Архитектурные инновации:

  • Поддержка peer-to-peer протокола для обмена командами между узлами ботнета.
  • Использование цифровой подписи (украденной у Realtek) для загрузки драйверов.
  • Разделение на несколько версий (A–E), каждая из которых вносила улучшения в устойчивость к анализу.

Conficker до сих пор считается образцом «профессионально разработанного» вредоносного ПО. Хотя его прямой вред был ограничен, он создал ботнет из десятков миллионов устройств.

Stuxnet (2010)

Тип: Целевая кибер-физическая атака (cyber-physical weapon)
Платформа: Windows + Siemens PLC (Programmable Logic Controller)
Векторы: Заражение через USB-носители, эксплуатация четырёх zero-day уязвимостей

Stuxnet был разработан, вероятно, государственными структурами (США и Израиль) для саботажа иранской ядерной программы. Его отличительная черта — воздействие на физическое оборудование.

Технические особенности:

  • Использовал уязвимости в lnk-файлах (CVE-2010-2568) для автозапуска с USB.
  • Перехватывал и модифицировал код, загружаемый в промышленные контроллеры Siemens S7.
  • Подделывал данные с датчиков, чтобы скрыть разрушение центрифуг.

Stuxnet стал первым доказанным случаем, когда вредоносное ПО напрямую повлияло на инфраструктуру критического назначения. Он лег в основу концепции APT (Advanced Persistent Threat) и изменил подход к защите OT/ICS-систем.

NotPetya (2017)

Тип: Вымогательское ПО с червеподобным распространением
Платформа: Windows
Векторы: Компрометация украинского ПО для бухгалтерии (M.E.Doc), эксплуатация EternalBlue (MS17-010)
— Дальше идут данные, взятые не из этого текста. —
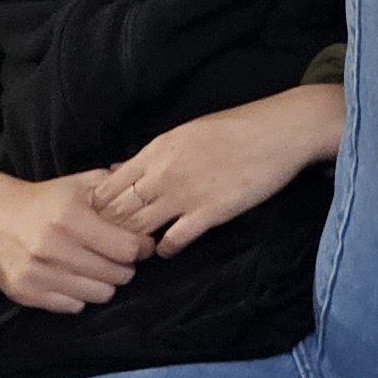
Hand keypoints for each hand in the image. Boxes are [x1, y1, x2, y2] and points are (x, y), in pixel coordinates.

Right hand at [0, 166, 152, 312]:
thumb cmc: (43, 200)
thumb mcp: (78, 184)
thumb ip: (115, 185)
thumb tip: (148, 191)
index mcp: (69, 218)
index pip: (126, 249)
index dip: (140, 248)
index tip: (140, 244)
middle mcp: (52, 248)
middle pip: (117, 275)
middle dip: (125, 267)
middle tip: (118, 258)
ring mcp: (36, 273)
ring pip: (99, 295)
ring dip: (105, 283)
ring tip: (98, 269)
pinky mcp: (24, 293)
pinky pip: (73, 306)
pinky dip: (80, 295)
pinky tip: (74, 278)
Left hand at [87, 86, 343, 255]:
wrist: (279, 131)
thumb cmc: (235, 127)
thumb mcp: (183, 132)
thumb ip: (150, 154)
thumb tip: (117, 169)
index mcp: (155, 151)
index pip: (107, 188)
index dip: (97, 208)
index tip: (98, 220)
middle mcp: (162, 174)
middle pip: (117, 211)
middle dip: (107, 230)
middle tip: (106, 244)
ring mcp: (185, 195)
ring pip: (139, 228)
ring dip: (132, 243)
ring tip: (132, 251)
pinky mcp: (211, 212)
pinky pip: (175, 239)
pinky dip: (164, 249)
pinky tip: (165, 249)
Хотя NotPetya внешне напоминал ransomware (шифровал MBR и требовал выкуп в Bitcoin), его истинная цель — деструктивное воздействие. Шифрование было необратимым: ключи не сохранялись.

Методы распространения:

  • Использовал EternalBlue (утечка инструментов NSA) для горизонтального перемещения по сети.
  • Применял инструменты PsExec и WMIC для удалённого запуска.
  • Атаковал сервисы репликации домена через lsass.exe.
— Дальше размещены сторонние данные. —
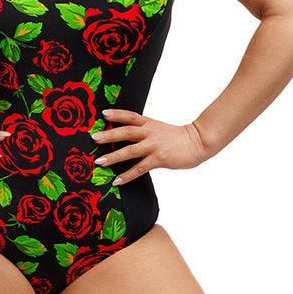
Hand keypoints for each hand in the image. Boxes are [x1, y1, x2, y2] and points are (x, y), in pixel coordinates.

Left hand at [91, 108, 207, 185]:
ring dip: (113, 156)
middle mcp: (150, 132)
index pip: (130, 116)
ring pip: (130, 150)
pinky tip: (117, 180)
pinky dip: (127, 175)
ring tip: (99, 161)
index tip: (103, 113)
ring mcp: (154, 146)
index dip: (117, 114)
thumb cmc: (178, 137)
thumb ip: (144, 131)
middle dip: (108, 135)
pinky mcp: (159, 159)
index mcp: (149, 123)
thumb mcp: (159, 129)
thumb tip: (127, 135)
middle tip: (93, 138)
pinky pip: (140, 168)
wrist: (199, 141)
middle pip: (126, 131)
Ущерб превысил $10 млрд; пострадали FedEx, Maersk, Merck и другие транснациональные компании. NotPetya показал, как локальная атака может вызвать глобальные цепные реакции в цифровой экономике.

Emotet (2014–2021)

Тип: Модульный троян, loader, ботнет
Платформа: Windows
Векторы: Фишинговые вложения (макросы в Word), распространение через заражённые устройства в сети

Изначально созданный как банковский троян, Emotet эволюционировал в «вредонос-как-услуга» (Malware-as-a-Service). Он не наносил прямого вреда, но:

  • Собирал учётные данные и сессии.
  • Загружал вторичные угрозы: TrickBot, QakBot, Ryuk.

Технические достижения:

  • Использовал шифрование TLS с жёстко закодированными сертификатами.
  • Применял антиотладку и виртуализацию.
  • Динамически обновлял список C2-серверов через зашифрованные конфигурации.
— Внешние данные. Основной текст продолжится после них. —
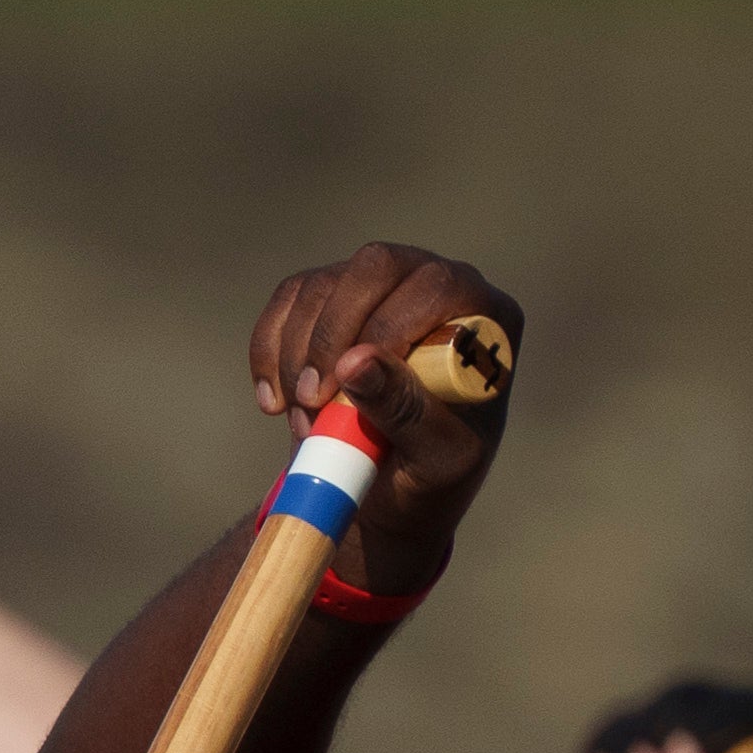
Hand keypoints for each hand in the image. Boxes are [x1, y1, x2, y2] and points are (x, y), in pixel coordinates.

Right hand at [240, 242, 522, 592]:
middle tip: (315, 400)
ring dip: (298, 358)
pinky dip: (268, 351)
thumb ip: (404, 410)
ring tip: (306, 421)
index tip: (349, 385)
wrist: (387, 487)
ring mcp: (382, 287)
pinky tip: (276, 401)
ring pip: (323, 285)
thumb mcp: (430, 459)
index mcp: (484, 318)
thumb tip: (354, 362)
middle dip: (332, 334)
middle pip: (375, 265)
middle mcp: (436, 287)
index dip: (388, 325)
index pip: (437, 285)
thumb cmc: (429, 477)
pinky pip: (289, 298)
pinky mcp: (333, 297)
Emotet был деактивирован в январе 2021 года в результате международной операции (Europol, ФБР, японская полиция). Его архитектура остаётся эталоном для современных модульных угроз.

Mirai (2016)

Тип: Ботнет для DDoS-атак
Платформа: Linux (встраиваемые устройства, IoT)
Векторы: Брутфорс по умолчанию заданным учётным данным (admin:admin, root:12345 и т.п.)

Mirai компрометировал миллионы маршрутизаторов, IP-камер и DVR-устройств, создав самый мощный на тот момент ботнет.

Особенности:

  • Исходный код опубликован в открытых источниках, что породило сотни клонов.
  • Использовал простейшие методы, но масштаб компенсировал низкую сложность.
  • Вызвал масштабные DDoS-атаки против DNS-провайдера Dyn, нарушив работу Twitter, Netflix, Reddit.

Mirai обнажил критическую уязвимость IoT-экосистемы: отсутствие базовой гигиены безопасности в устройствах массового потребления.